Eggs and three different types of cheese are front-and-center in this ricotta egg casserole. I’ve combined those essentials with a few extra ingredients to give this egg bake the most amazing casserole taste and texture. This breakfast or brunch crowd pleaser has all the flavors of a delicious, cheesy omelet but it’s baked in a simple casserole for easy entertaining.
Make ahead ricotta egg casserole
This is one of my favorite breakfast recipes when we have guests because I can do most of the work ahead of time. If you’re preparing this casserole the day prior to serving it, assemble the ingredients in the baking dish and cover it with foil and refrigerate. The next morning, remove it from the fridge while you preheat the oven. Give it a stir with a whisk to ensure all the ingredients are thoroughly combined and pop it in the oven and follow the baking instructions in the recipe.
Bring on the omelet toppings for added flavor
This easy breakfast casserole is versatile. It’s excellent on its own but if you prefer to add some additional omelet toppings…even better. Here are a few variations that I’ve tried.
- Replace the 16 ounces of ricotta cheese with cottage cheese and the shredded Parmesan and mozzarella cheese with shredded Monterey Jack cheese or cheddar cheese to give this egg bake a slightly different but equally delicious consistency and flavor.
- 1 lb cooked sausage
- 1 lb cooked bacon crumbles
- 1 lb deli ham slices cut into bite sized pieces
- Vegetables: 1/2 small onion + 1/2 bell pepper, chopped and sautéed
- To make this casserole festive for the holidays: 1/2 red bell pepper + 1/2 green bell pepper + 1/2 onion, chopped and sautéed. The vibrant green and red colors make this the perfect breakfast casserole for the holidays!

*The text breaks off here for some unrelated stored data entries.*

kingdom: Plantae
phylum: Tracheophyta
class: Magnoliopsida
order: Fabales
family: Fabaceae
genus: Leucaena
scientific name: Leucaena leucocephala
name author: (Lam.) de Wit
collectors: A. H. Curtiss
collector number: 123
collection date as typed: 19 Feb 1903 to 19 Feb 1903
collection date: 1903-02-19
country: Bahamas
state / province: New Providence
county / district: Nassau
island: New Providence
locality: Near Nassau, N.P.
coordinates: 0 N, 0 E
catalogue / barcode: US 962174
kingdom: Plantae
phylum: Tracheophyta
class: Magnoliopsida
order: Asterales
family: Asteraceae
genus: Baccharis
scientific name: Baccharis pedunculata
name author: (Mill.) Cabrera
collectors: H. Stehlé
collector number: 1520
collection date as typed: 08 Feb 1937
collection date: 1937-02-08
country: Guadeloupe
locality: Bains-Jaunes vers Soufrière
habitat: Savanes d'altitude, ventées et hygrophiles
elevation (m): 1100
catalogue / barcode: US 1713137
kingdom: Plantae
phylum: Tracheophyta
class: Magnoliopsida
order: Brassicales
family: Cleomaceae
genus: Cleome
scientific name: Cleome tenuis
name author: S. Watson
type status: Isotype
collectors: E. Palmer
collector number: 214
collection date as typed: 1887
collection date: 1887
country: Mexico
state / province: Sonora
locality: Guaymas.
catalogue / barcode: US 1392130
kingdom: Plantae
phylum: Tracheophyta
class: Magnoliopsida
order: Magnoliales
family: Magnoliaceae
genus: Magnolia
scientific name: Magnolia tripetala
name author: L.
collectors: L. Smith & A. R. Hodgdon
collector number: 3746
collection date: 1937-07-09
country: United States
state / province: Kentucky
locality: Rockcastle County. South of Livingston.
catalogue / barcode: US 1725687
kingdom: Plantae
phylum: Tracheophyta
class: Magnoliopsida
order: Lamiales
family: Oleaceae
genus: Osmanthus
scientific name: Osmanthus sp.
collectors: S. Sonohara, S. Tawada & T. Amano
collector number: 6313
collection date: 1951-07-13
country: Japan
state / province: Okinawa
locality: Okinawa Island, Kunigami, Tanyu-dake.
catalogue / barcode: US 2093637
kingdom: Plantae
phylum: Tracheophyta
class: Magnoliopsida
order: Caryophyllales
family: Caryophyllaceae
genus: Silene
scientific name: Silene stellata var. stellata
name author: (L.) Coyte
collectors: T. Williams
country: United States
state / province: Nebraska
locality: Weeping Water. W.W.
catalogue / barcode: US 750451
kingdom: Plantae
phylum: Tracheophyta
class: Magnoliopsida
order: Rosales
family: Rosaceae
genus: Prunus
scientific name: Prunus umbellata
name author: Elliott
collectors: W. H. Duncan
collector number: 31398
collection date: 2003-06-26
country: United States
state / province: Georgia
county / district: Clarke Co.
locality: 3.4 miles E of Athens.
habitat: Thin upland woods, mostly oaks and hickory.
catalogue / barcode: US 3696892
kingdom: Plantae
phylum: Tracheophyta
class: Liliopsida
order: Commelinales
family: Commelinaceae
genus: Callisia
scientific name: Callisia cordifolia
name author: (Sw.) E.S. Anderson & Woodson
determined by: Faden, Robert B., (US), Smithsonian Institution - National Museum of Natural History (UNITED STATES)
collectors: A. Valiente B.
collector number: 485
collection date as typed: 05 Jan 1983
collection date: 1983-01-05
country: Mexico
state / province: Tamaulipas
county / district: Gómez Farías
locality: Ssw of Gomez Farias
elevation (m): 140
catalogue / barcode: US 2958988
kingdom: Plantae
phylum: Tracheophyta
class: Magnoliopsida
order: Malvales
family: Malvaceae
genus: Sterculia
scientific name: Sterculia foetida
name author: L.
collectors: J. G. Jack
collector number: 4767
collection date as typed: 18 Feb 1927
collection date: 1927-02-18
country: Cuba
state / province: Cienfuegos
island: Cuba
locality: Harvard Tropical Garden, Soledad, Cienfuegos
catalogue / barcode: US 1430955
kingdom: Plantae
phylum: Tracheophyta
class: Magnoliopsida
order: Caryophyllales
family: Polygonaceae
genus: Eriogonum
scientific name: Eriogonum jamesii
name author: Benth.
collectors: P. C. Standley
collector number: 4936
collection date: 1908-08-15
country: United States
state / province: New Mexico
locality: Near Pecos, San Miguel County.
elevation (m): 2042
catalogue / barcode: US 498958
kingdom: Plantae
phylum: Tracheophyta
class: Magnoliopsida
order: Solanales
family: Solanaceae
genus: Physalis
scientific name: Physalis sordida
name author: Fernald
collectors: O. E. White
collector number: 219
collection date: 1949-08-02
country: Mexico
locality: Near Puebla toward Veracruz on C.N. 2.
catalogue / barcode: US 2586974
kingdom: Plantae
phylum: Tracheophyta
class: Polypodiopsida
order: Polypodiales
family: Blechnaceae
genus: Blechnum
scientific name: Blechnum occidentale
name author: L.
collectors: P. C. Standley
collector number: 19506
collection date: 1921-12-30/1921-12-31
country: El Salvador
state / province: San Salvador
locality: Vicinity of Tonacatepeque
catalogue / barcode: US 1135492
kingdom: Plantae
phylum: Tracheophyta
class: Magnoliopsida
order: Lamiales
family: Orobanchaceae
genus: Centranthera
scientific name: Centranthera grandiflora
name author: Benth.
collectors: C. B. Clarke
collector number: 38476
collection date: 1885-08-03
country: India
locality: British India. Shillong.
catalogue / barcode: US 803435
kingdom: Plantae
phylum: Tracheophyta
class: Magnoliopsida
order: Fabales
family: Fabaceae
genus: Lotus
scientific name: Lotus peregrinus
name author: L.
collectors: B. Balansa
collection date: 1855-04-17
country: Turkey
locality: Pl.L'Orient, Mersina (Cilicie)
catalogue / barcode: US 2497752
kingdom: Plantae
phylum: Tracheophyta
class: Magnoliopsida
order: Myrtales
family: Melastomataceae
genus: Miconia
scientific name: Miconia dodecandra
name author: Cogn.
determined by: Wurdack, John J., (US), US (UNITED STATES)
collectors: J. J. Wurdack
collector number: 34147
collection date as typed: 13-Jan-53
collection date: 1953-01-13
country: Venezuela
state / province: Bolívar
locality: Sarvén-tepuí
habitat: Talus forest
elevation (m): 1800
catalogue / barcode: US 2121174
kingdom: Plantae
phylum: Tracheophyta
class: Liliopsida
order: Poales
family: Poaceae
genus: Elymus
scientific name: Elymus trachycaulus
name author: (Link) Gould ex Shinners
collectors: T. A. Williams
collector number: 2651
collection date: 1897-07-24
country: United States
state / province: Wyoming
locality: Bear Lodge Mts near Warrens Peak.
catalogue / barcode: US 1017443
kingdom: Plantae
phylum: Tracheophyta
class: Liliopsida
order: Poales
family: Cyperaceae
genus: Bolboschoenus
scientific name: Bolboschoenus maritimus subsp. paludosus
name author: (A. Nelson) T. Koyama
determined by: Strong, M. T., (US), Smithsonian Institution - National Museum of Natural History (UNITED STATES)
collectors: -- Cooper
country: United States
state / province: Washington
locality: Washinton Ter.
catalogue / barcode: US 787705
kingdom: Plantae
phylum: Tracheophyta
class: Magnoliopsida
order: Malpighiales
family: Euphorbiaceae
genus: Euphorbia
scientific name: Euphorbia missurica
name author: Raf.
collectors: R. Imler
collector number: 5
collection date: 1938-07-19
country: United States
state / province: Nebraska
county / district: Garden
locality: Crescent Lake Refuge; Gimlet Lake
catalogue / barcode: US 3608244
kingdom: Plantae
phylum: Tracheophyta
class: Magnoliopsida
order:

- Add fresh herbs: Diced fresh parsley and diced fresh chives are delicious

Ricotta Egg Casserole
Ingredients
- 4 tablespoons butter melted
- 12 eggs
- 1 cup shredded mozzarella cheese
- 1 cup shredded Parmesan cheese
- ½ cup flour To make this recipe gluten free replace the flour with a 1-to-1 gluten free substitute like King Arthur Baking or Bob's Red Mill
- 1 teaspoon baking powder
- 16 ounces ricotta cheese
- ½ teaspoon salt
- ¼ teaspoon pepper
Instructions
- Preheat oven to 400 degrees while you assemble the ingredients.
- Pour the melted butter into a standard 9×13 casserole dish and use a spatula to spread the butter to cover the bottom and sides of the dish.
- Add the eggs, shredded cheese, flour, baking powder and ricotta cheese to a large bowl and mix throughly with a whisk.
- If you're using add ons (bacon, sausage, ham, sautéed onions, sautéed peppers), fold them into the mixture.
- Pour egg mixture into the buttered casserole dish and bake at 400 degrees for 15 minutes. Reduce the heat to 300 degrees and bake for another 20-25 minutes. The total cook time will vary depending on the add-ons but be sure to cook until the center of the casserole is no longer runny.
- Allow the casserole to cool and set on the counter for 5-10 minutes before serving.


Ooof. A lot of work for a mediocre, lousy-tasting casserole. And secondly, I don’t believe you made this recipe before posting it, because there is no way to “whisk” cooked scrambled eggs with the other ingredients unless you are an extremely muscled individual (I finally put the scrambled eggs in a food processer). I even added in 2/3 cup of sauteed red pepper, 2/3 cup of green pepper, and a cup of cooked bacon bits. It still mostly tasted more like flour than eggs – and I used a brand new bag of all-purpose flour. It also took A LOT more time to cook than you describe. A total waste of 12 eggs, ricotta cheese, etc., and my time.
I’m so sorry to hear this recipe didn’t work out. It sounds like you cooked the eggs prior to mixing them with the other ingredients before baking. I first beat the raw eggs. Then, I whisk the raw eggs with the other ingredients. I’ll circle back and make sure this is clear in my instructions. I truly appreciate your feedback.
This was a great hit at a work potluck. I added onion, green bell pepper, mushrooms, potatoes, smoked paprika and thyme to the basic recipe. Turned out absolutely fantastic.
That sounds delicious! So happy you enjoyed it!
This was phenomenal when you add sautéed onion, green pepper, mushrooms, potatoes, smoked paprika, thyme and a generous amount of black pepper. Baked exactly as described in recipe. I chose to use whole milk ricotta (15oz) for a richer taste and used 6oz shredded Parmesan and Romano cheese. I wasn’t sure about the flour and baking powder at first, but it gave the casserole a light and soft texture.
Yum! I’ll have to try that flavor combo. Sounds incredible. …and I’m a huge fan of whole milk ricotta too (BelGioioso is my absolute favorite).